EXCERPT: Begin

# Wikipedia Network
Scrape all wikipedia links on a seed Wikipedia page to build a directed network where each node is a wiki page and each edge is a link

In [2]:
import requests
from bs4 import BeautifulSoup
import networkx as nx

url_cache = {str: {str}}

def fetch_page_wiki_links(url: str) -> set[str]:
    if url in url_cache:
        return url_cache[url]
    
    response = requests.get(url)

    if response.ok:
        links = set()
        soup = BeautifulSoup(response.content, 'html.parser')
        a_tags = soup.find_all('a', href=True)
        for tag in a_tags:
            href = tag['href']
            if href.startswith('/wiki/') and ':' not in href:
                links.add(f"https://en.wikipedia.org{href}")
        # cache set of links
        url_cache[url] = links
        return links
        
def build_wikipedia_network(seed_url, max_depth=1):
    G = nx.DiGraph()
    queue = [(seed_url, 0)]

    while queue:
        current_url, depth = queue.pop(0)

EXCERPT: End

REQUIRED ACTION 1: Quote the Wikipedia network code from "def fetch_page_wiki_links(url: str)" through "soup = BeautifulSoup(response.content, 'html.parser')".
REQUIRED ACTION 2:
Answer these about the Wikipedia network code:
(a) Which library is imported under the name nx?
(b) What must an href start with for the link to be kept?
(c) What is the default value of max_depth?
REQUIRED ACTION 3: Carry on writing the Wikipedia network code from the point where it stops.
The items that come next are from a different source than the Wikipedia network code.

PROVIDED DATA: Begin

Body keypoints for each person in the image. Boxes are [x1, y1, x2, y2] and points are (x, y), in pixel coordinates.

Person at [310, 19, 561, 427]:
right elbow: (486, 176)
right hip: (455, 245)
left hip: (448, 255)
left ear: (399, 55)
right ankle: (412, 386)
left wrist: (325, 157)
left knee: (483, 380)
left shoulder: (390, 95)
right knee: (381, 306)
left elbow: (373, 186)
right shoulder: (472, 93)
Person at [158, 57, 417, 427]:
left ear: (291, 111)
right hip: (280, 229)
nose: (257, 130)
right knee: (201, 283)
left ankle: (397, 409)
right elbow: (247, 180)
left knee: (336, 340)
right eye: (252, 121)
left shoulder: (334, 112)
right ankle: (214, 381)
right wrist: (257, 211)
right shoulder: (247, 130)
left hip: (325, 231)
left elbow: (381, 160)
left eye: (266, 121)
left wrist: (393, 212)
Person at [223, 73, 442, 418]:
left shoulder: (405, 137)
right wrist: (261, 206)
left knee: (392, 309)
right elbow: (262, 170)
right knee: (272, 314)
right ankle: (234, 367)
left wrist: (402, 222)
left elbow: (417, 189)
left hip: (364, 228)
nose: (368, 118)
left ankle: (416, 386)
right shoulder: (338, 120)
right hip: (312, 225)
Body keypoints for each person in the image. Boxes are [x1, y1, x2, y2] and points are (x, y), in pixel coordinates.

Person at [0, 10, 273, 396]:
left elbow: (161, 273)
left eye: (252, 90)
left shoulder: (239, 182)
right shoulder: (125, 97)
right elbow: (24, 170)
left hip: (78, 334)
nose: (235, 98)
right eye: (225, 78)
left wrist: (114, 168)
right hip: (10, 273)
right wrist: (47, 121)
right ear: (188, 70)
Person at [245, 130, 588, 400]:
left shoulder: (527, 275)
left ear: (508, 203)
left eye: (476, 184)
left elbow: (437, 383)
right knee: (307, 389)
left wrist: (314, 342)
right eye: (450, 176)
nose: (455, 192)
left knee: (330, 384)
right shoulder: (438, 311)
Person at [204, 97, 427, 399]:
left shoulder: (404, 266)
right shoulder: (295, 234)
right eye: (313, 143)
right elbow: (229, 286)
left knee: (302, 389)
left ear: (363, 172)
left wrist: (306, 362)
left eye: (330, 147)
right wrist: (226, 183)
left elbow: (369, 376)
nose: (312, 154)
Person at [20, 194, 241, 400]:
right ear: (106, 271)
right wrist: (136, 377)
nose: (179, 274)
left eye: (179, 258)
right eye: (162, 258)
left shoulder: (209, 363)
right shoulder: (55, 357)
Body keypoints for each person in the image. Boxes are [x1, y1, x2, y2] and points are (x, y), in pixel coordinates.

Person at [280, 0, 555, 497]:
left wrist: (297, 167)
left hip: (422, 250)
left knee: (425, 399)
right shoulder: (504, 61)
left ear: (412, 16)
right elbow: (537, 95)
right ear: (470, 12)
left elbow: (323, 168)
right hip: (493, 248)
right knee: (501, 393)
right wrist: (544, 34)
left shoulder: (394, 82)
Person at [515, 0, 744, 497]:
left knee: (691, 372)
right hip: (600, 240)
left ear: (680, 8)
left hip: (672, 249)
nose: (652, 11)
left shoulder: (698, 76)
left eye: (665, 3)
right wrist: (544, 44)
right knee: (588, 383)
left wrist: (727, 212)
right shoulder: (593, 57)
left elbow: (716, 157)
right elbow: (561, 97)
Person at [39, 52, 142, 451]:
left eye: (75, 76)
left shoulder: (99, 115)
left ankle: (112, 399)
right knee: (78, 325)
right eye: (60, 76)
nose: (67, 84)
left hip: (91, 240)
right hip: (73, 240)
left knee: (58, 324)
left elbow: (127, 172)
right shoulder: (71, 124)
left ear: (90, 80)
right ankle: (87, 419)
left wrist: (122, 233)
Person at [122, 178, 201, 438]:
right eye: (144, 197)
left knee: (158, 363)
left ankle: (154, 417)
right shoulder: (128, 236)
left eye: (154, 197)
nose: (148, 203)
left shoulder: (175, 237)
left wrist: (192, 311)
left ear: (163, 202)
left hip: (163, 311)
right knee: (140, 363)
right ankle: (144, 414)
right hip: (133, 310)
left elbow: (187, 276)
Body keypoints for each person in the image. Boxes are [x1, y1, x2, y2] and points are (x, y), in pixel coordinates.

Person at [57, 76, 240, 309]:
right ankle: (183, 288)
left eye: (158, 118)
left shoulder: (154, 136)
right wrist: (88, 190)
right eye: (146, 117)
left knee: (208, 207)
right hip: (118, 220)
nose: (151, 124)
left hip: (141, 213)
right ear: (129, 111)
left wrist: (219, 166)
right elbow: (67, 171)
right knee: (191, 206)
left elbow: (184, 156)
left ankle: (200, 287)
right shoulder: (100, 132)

PROVIDED DATA: End

EXPECTED ANSWER 1:
def fetch_page_wiki_links(url: str) -> set[str]:
    if url in url_cache:
        return url_cache[url]
    
    response = requests.get(url)

    if response.ok:
        links = set()
        soup = BeautifulSoup(response.content, 'html.parser')

EXPECTED ANSWER 2:
(a) networkx
(b) /wiki/
(c) 1

EXPECTED ANSWER 3:
        if depth > max_depth:
            break
        else:
            links = fetch_page_wiki_links(current_url)
            for link in links:
                G.add_edge(current_url, link)
                queue.append((link, depth + 1))

    return G

In [4]:
seed_url = 'https://en.wikipedia.org/wiki/Example'
wiki_network = build_wikipedia_network(seed_url, max_depth=1)

# Print the number of nodes and edges
print("Number of nodes:", wiki_network.number_of_nodes())
print("Number of directed edges:", wiki_network.number_of_edges())

Number of nodes: 1154
Number of directed edges: 1204


In [5]:
%%timeit
requests.get(seed_url)

107 ms ± 2.05 ms per loop (mean ± std. dev. of 7 runs, 10 loops each)